米証券取引委員会(SEC)は、6月5日に暗号資産(仮想通貨)交換所大手のバイナンスを提訴、続いて6日に同じく暗号資産交換所大手の米コインベースを提訴した。両者は暗号資産の取引で世界市場の半分程度を占めている。暗号資産交換業全体に与える影響の大きさを踏まえた措置である。

バイナンスの提訴についてSECは、「連邦証券法をあからさまに無視し、投資家を犠牲にして自分たちが利益を得た」と主張している。さらに、顧客の資金を分別管理せず、ユーザーの資産をリスクにさらしたともしている。

米国の裁判所がバイナンスを無認可の交換業者と判断した場合には、米国での交換サービス提供を禁じる差し止め命令が出され、バイナンスは米国市場を失うことになるだろう。ただし、訴訟は何年もかかる見通しだ。

コインベースについてSECは、交換所やブローカーディーラー、清算機関としてSECに登録するべきだ、と主張している。さらにコインベースの「ステーキング」と呼ばれる報酬プログラムについて、必要な登録を怠ったとしている。

ステーキングとは、暗号資産の売買を行うのではなく、それをウォレットに入れて自由に動かせない状態にしたうえで、ブロックチェーンに追加するデータの承認など、ネットワークの維持に関わる見返りとして、その報酬を暗号資産で受け取る仕組みのことをいう。暗号資産の保有者は、株式の配当のような所得を年数%受け取ることができる。

提訴は暗号資産が証券であることを証明するための取り組み

今回のSECの訴訟は、多くの暗号資産が証券であることを証明するための取り組みの一環と言えるだろう。SECは今回の2つの訴訟で、証券としてみなす十数種類の暗号資産のリストを提示している。この中にはトークンとして人気のある「ソラナ(Solana)」、「カルダノ(Cardano)」、「ポリゴン(Polygon)」も含まれる。

裁判を経て、暗号資産の開発業者や交換業者はSECへの登録を強いられることになれば、投資家への情報開示や特定の利益相反の禁止など、金融業界が課せられている規制の多くに対応せざるを得なくなる。例えば、現在の暗号資産取引では、顧客が交換所に直接アクセスできる。しかし、証券取引関連法が適用されれば、ブローカーディーラーを通じなければ、顧客は交換所にアクセスできなくなるだろう。
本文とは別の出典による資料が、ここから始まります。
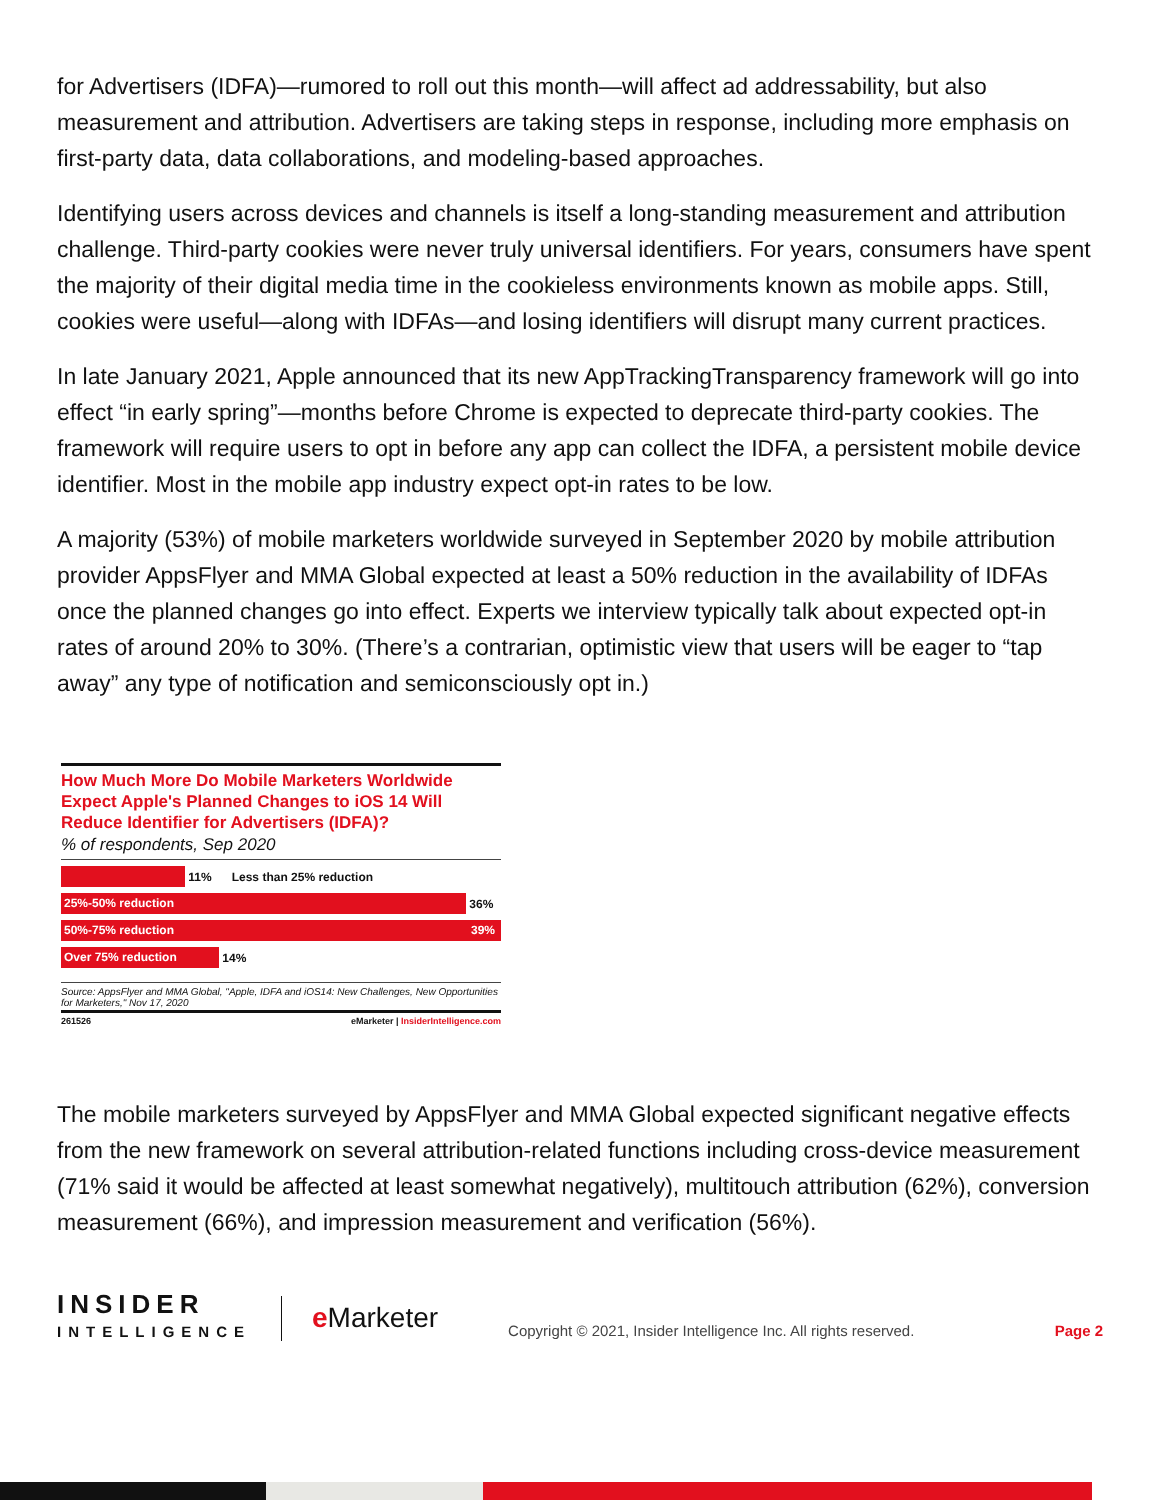for Advertisers (IDFA)—rumored to roll out this month—will affect ad addressability, but also measurement and attribution. Advertisers are taking steps in response, including more emphasis on first-party data, data collaborations, and modeling-based approaches.
Identifying users across devices and channels is itself a long-standing measurement and attribution challenge. Third-party cookies were never truly universal identifiers. For years, consumers have spent the majority of their digital media time in the cookieless environments known as mobile apps. Still, cookies were useful—along with IDFAs—and losing identifiers will disrupt many current practices.
In late January 2021, Apple announced that its new AppTrackingTransparency framework will go into effect “in early spring”—months before Chrome is expected to deprecate third-party cookies. The framework will require users to opt in before any app can collect the IDFA, a persistent mobile device identifier. Most in the mobile app industry expect opt-in rates to be low.
A majority (53%) of mobile marketers worldwide surveyed in September 2020 by mobile attribution provider AppsFlyer and MMA Global expected at least a 50% reduction in the availability of IDFAs once the planned changes go into effect. Experts we interview typically talk about expected opt-in rates of around 20% to 30%. (There’s a contrarian, optimistic view that users will be eager to “tap away” any type of notification and semiconsciously opt in.)
How Much More Do Mobile Marketers Worldwide Expect Apple's Planned Changes to iOS 14 Will Reduce Identifier for Advertisers (IDFA)?
% of respondents, Sep 2020
11% Less than 25% reduction
25%-50% reduction
36%
50%-75% reduction 39%
Over 75% reduction
14%
Source: AppsFlyer and MMA Global, "Apple, IDFA and iOS14: New Challenges, New Opportunities for Marketers," Nov 17, 2020
261526 eMarketer | InsiderIntelligence.com
The mobile marketers surveyed by AppsFlyer and MMA Global expected significant negative effects from the new framework on several attribution-related functions including cross-device measurement (71% said it would be affected at least somewhat negatively), multitouch attribution (62%), conversion measurement (66%), and impression measurement and verification (56%).
INSIDER
INTELLIGENCE
e Marketer
Copyright © 2021, Insider Intelligence Inc. All rights reserved.
Page 2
このように、証券取引関連法が適用されれば、暗号資産交換業者にとってそのコストは非常に大きいものとなり、主要市場である米国での暗号資産ビジネスは壊滅的な打撃を受ける可能性があるのではないか。

新たなルール作りをせずにいきなり罰則を科す

今回のSECの提訴について、対象となった2社を含め、暗号資産交換業者からは強い反発が出されている。彼らは、業界に対する長期的な政策のためのルールを決めずに、代わりに罰則を科すことで市場を規制している、とSECを強く非難している。

例えば、コインベースはSECにルール策定を求めた2022年の請願書の中で、自社のブローカーディーラー子会社を通じたデジタル資産証券の取引、あるいは取引を可能にする仕組みを検討する、と述べていた。ただし、それは「デジタル資産証券の提供・販売・取引・保管・清算に伴う技術的な方法に対応するルールが導入された場合」に限る、とも記した。
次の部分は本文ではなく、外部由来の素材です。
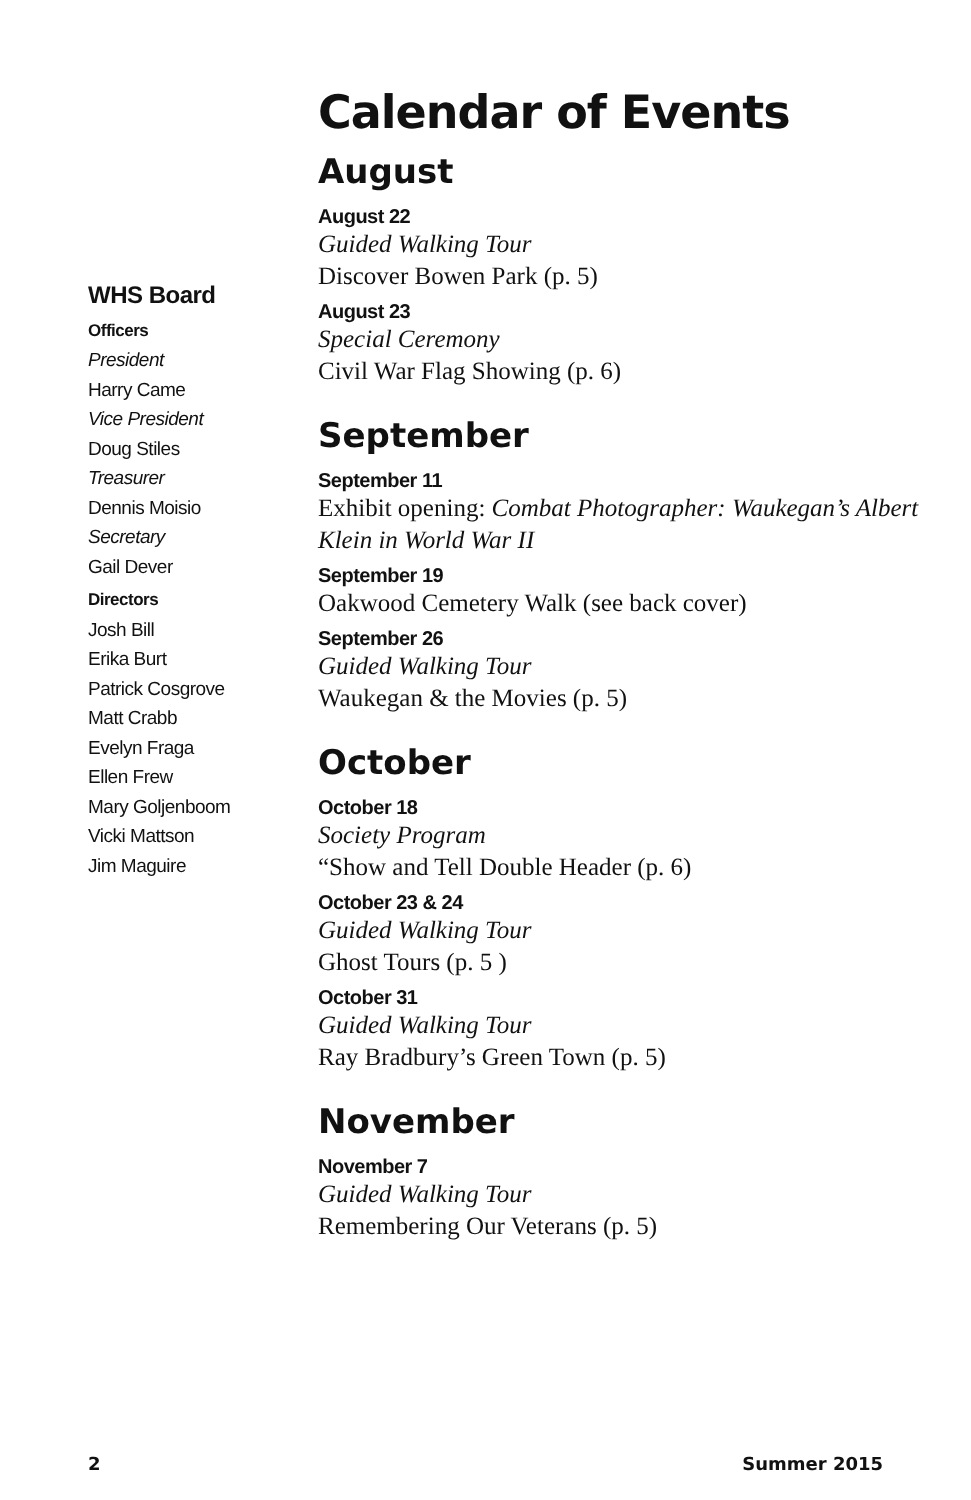WHS Board
Officers
President
Harry Came
Vice President
Doug Stiles
Treasurer
Dennis Moisio
Secretary
Gail Dever
Directors
Josh Bill
Erika Burt
Patrick Cosgrove
Matt Crabb
Evelyn Fraga
Ellen Frew
Mary Goljenboom
Vicki Mattson
Jim Maguire
Calendar of Events
August
August 22
Guided Walking Tour
Discover Bowen Park (p. 5)
August 23
Special Ceremony
Civil War Flag Showing (p. 6)
September
September 11
Exhibit opening: Combat Photographer: Waukegan’s Albert Klein in World War II
September 19
Oakwood Cemetery Walk (see back cover)
September 26
Guided Walking Tour
Waukegan & the Movies (p. 5)
October
October 18
Society Program
“Show and Tell Double Header (p. 6)
October 23 & 24
Guided Walking Tour
Ghost Tours (p. 5 )
October 31
Guided Walking Tour
Ray Bradbury’s Green Town (p. 5)
November
November 7
Guided Walking Tour
Remembering Our Veterans (p. 5)
2 Summer 2015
しかしSECからは暗号資産に適用される新たなルール、仕組みは示されずに、いきなり提訴されたのである。確かに強引なやり方のようにも思われる。

米国内での規制当局の勢力争い

世界の金融規制当局が仮想通貨に「暗号資産」という名称を付けた時点で、それは「通貨」ではない、との結論は出されたように思う。他方、暗号資産が「商品」なのか、「証券」なのかという米国内での議論には決着がついていない。

昨年11月の暗号資産交換業者FTXの破綻以降、暗号資産を「商品」とする米商品先物取引委員会(CFTC)と暗号資産を「証券」とするSECとの規制の主導権を巡る勢力争いは激しさを増している。今回のSECの提訴もその一環と考えられる。
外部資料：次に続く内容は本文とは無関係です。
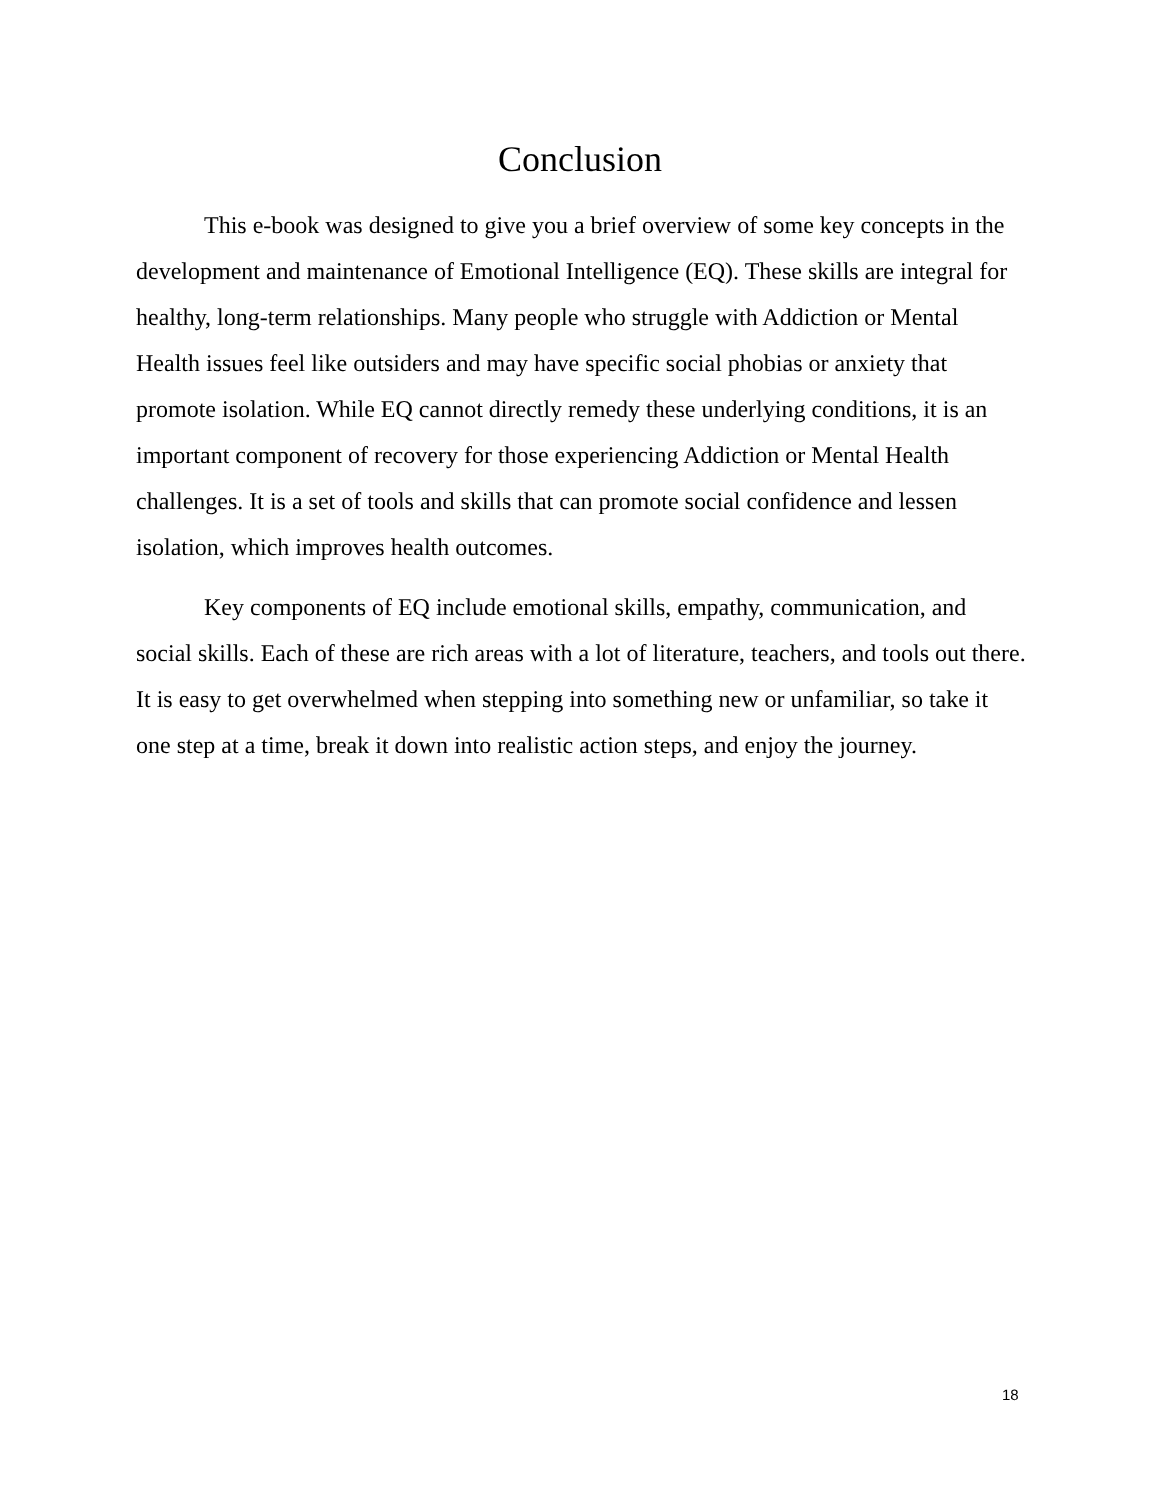Conclusion
This e-book was designed to give you a brief overview of some key concepts in the development and maintenance of Emotional Intelligence (EQ). These skills are integral for healthy, long-term relationships. Many people who struggle with Addiction or Mental Health issues feel like outsiders and may have specific social phobias or anxiety that promote isolation. While EQ cannot directly remedy these underlying conditions, it is an important component of recovery for those experiencing Addiction or Mental Health challenges. It is a set of tools and skills that can promote social confidence and lessen isolation, which improves health outcomes.
Key components of EQ include emotional skills, empathy, communication, and social skills. Each of these are rich areas with a lot of literature, teachers, and tools out there. It is easy to get overwhelmed when stepping into something new or unfamiliar, so take it one step at a time, break it down into realistic action steps, and enjoy the journey.
18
それ以前にCFTCは、バイナンスを提訴している。同社が、CFTCに登録しないまま、暗号資産のデリバティブの販売を行ったことが提訴の理由である。またCFTCは、バイナンスはテロリストによる資金調達やマネーロンダリング(資金洗浄)への効果的な対策も取っていなかったとしている。

SECのゲンスラー委員長は「現在、1万〜2万に及ぶ種類のトークンが存在する。米ドルは既にデジタルの形態で取引されおり、これ以上、デジタル通貨は必要ない」とも述べている。これは、暗号資産を否定するかのような発言だ。ゲンスラー委員長は、暗号資産に適用される新たな法規定は必要ではなく、証券関連法に適合しない商品やビジネスは存在できない、との強硬な姿勢のようだ。

衰退の道か新たな進化のきっかけとなるか

昨年の大手暗号資産取引所テラ、FTXの破綻によって暗号資産の信頼性は大きく傷ついた。今度は、当局による規制強化という新たな逆風に見舞われることになった。現時点では、バイナンスもコインチェックも、法廷の場でSECと真っ向から闘う構えである。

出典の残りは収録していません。